CHICAGO - He's stopped posting to his Twitter account, his last Instagram post was eight months ago, and his acting and singing careers appear to be at a standstill.
Former “Empire” actor Jussie Smollett has all but vanished from public view in the year since Chicago detectives accused him of paying two brothers to stage a racist and anti-gay attack on him because he was unhappy with his salary and wanted to promote his career.
But Smollett was thrust back into the spotlight on Tuesday after a grand jury indicted him for a second time on charges of lying to the police, in a case that drew worldwide attention.
David E. Johnson, the CEO and founder of Strategic Vision PR Group, an Atlanta-area public relations firm that has no ties to the case, said the new charges couldn't be worse news for Smollett if he had any hopes of reviving his career.
“It brings everything back,” said Johnson. “Nobody was really talking about it. ... Now, unless he's acquitted and totally vindicated, this is the end of his career.”
“Even people who were giving him the benefit of the doubt for so long” would not be able to defend him, Johnson said.
But Eric Rose, a partner in the public relations firm Englander Knabe & Allen, said that how the actor responds to the latest charges could determine whether he can recover.
“The public is extremely forgiving and allows people to make mistakes, but you have to own up to your mistakes and apologize in sincere fashion, and he has done none of that," said Rose, who specializes in reputation management and crisis communications. He said he doesn't believe Smollett's claims of innocence.
Smollett, who is black and gay, originally was charged with disorderly conduct in February 2019 for allegedly staging the attack and then lying about it to investigators.
His story - he said two men beat him up, shouted racist and anti-gay slurs, threw bleach on him and put a noose around his neck - fell apart when brothers Abimbola and Olabinjo Osundairo, who were bodybuilders and aspiring actors whom Smollett knew from the “Empire” set and the gym, told police the actor had paid them $3,500 to stage the attack.
Even so, the charges were abruptly dropped last March with little explanation, angering police officials and then-Mayor Rahm Emanuel, and leading to the appointment of a special prosecutor to review the decision.
Special Prosecutor Dan Webb said in a statement Tuesday that Smollett faces six felony counts of disorderly conduct stemming from four separate false reports that he gave to police.
Smollett, who has maintained his innocence, has spent the past year in legal fights with the city of Chicago, which sued him in an attempt to recover more than $130,000 in overtime that was paid to officers involved in investigating Smollett's report. Smollett’s attorneys have said the city should not be allowed to recover costs from Smollett because it accepted $10,000 from the actor “as payment in full in connection with the dismissal of the charges against him.”

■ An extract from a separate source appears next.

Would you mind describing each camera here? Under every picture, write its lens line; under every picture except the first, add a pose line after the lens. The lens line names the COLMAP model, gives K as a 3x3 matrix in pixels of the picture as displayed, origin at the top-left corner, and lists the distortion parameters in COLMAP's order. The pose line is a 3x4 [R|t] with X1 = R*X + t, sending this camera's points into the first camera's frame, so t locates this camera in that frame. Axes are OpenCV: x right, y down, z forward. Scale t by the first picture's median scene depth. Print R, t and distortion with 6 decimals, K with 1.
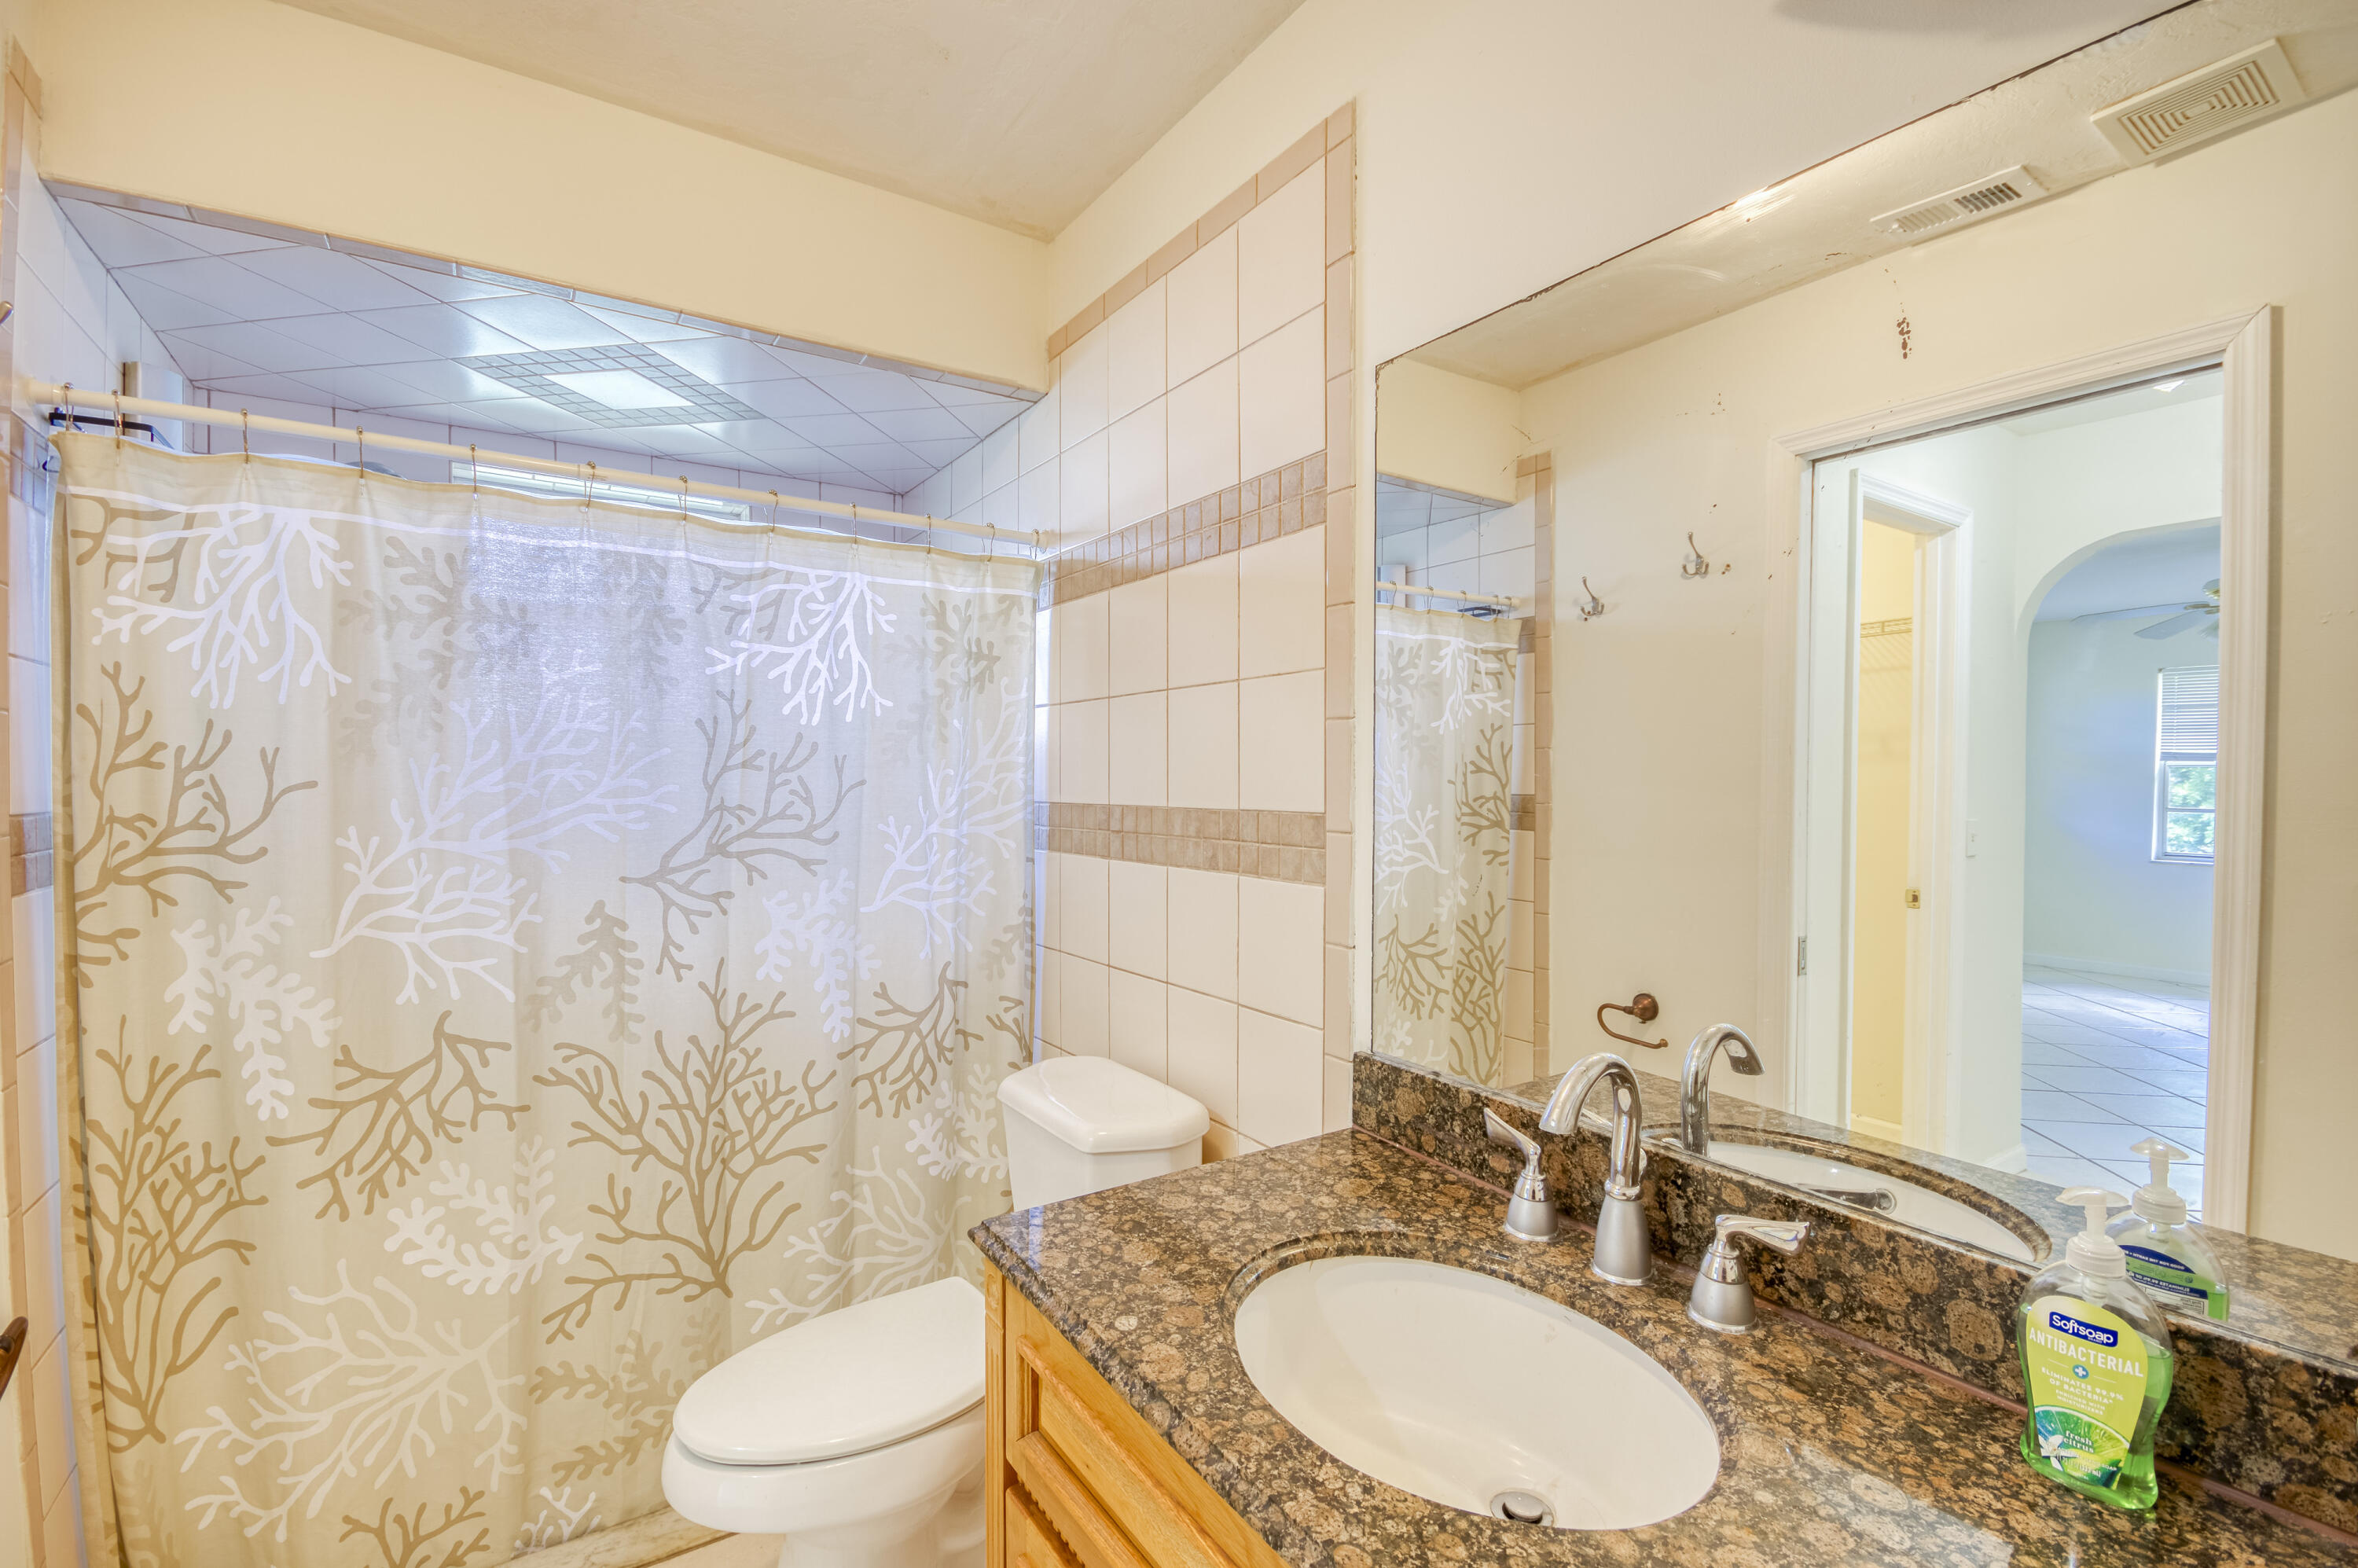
lens RADIAL K [[1063.2, 0, 1175.3], [0, 1063.2, 812.9], [0, 0, 1]] dist [0.000621, 0.000032]
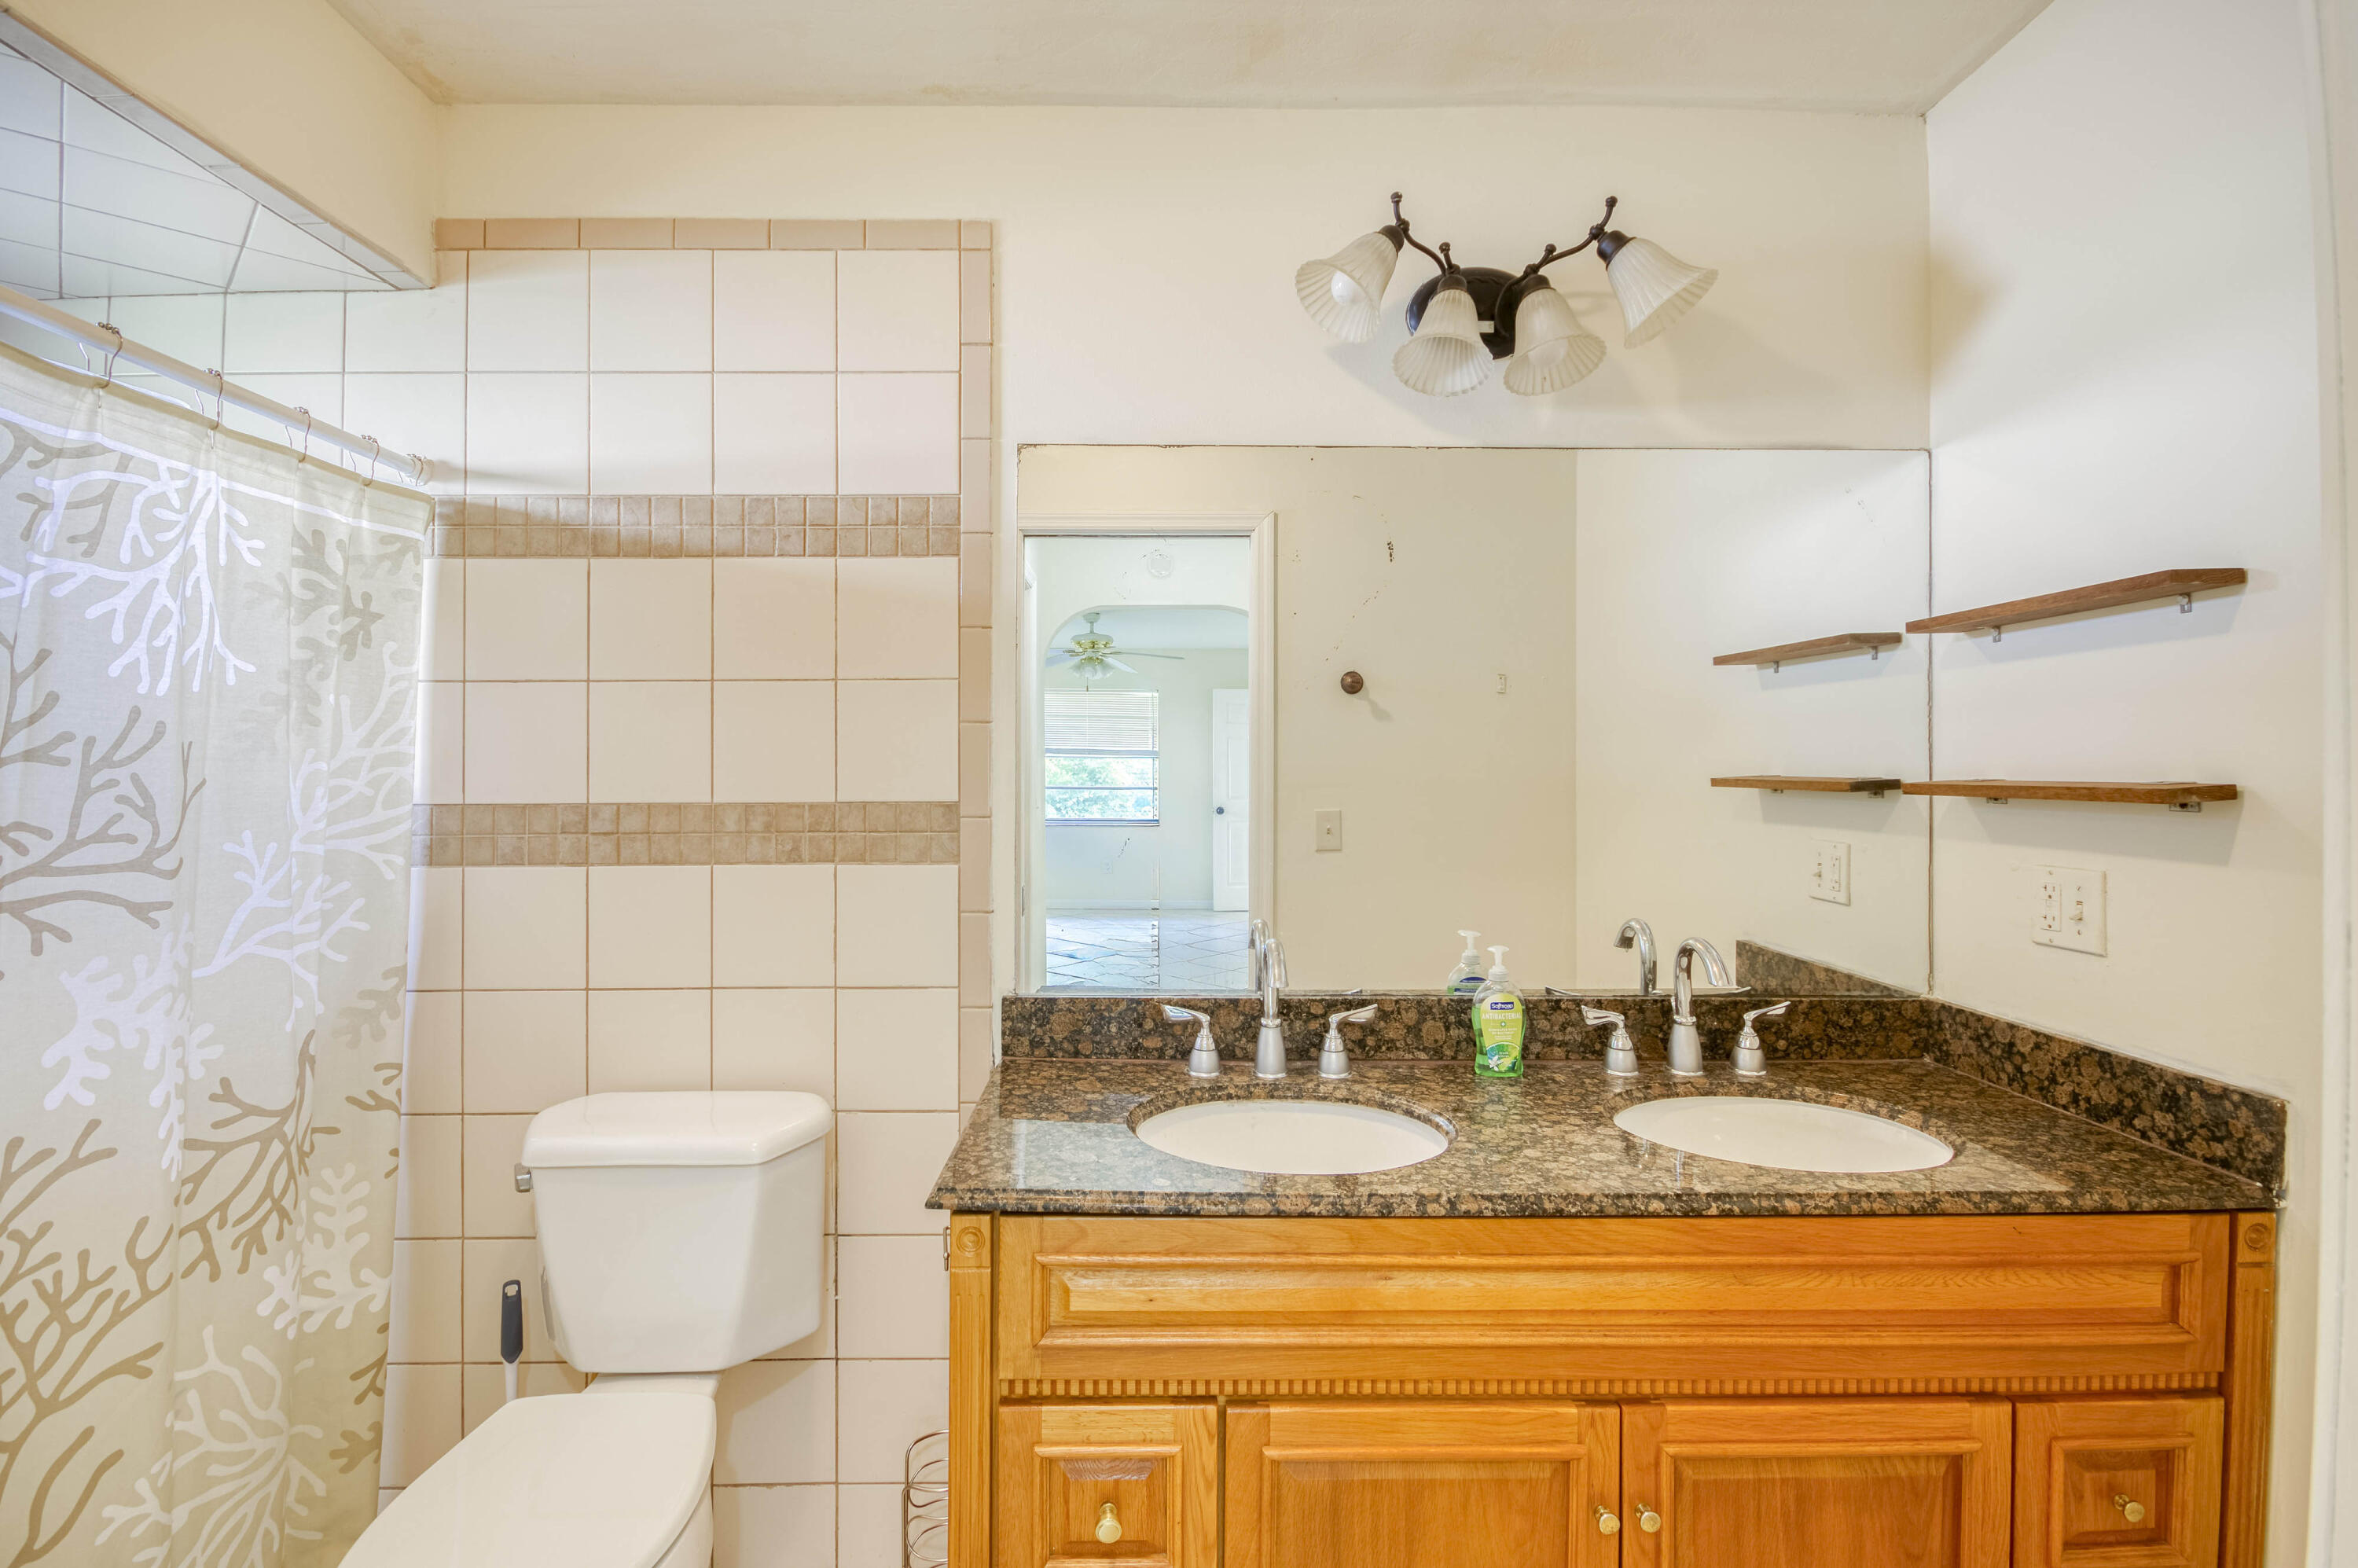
lens RADIAL K [[1084.5, 0, 1192.7], [0, 1084.5, 778.9], [0, 0, 1]] dist [0.014591, -0.016429]
pose [[0.525120, -0.012251, 0.850940, -0.570004], [0.031104, 0.999505, -0.004804, -0.008554], [-0.850459, 0.028990, 0.525241, 0.115162]]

He sued the city last fall for malicious prosecution, and the case is still pending.
Smollett faced a fierce online backlash after he was charged last year, but he also probably has been avoiding social media on the advice of his attorneys, “because every word he says will be analyzed and could be used against him,” said Rose.
In response to the new charges, Smollett's attorneys said in a statement that Webb “has not found any evidence of wrongdoing whatsoever” with the dismissal of the original charges and that they believe the new ones are politically motivated.
Smollett is scheduled to appear in court for arraignment on Feb. 24.
The former child star grew up to become a champion of LGBT rights and one of the few actors to play a black gay character on primetime TV.
On “Empire," he played Jamal Lyon, a talented R&B singer struggling to earn his father's approval and find his place in his dad's music empire, and the role was his breakthrough. It became one of the biggest network shows to star a gay black character, and his work earned Emmy and Grammy nominations.
Smollett, who is also a musician and who released an R&B album, was interested in social justice causes. He joined The Human Rights Campaign's Equality Rocks campaign, and his music videos explored issues such as LGBT rights and religious and racial prejudices.
A month before he reported the alleged attack, he traveled to Flint, Michigan, to deliver coats and school supplies to kids.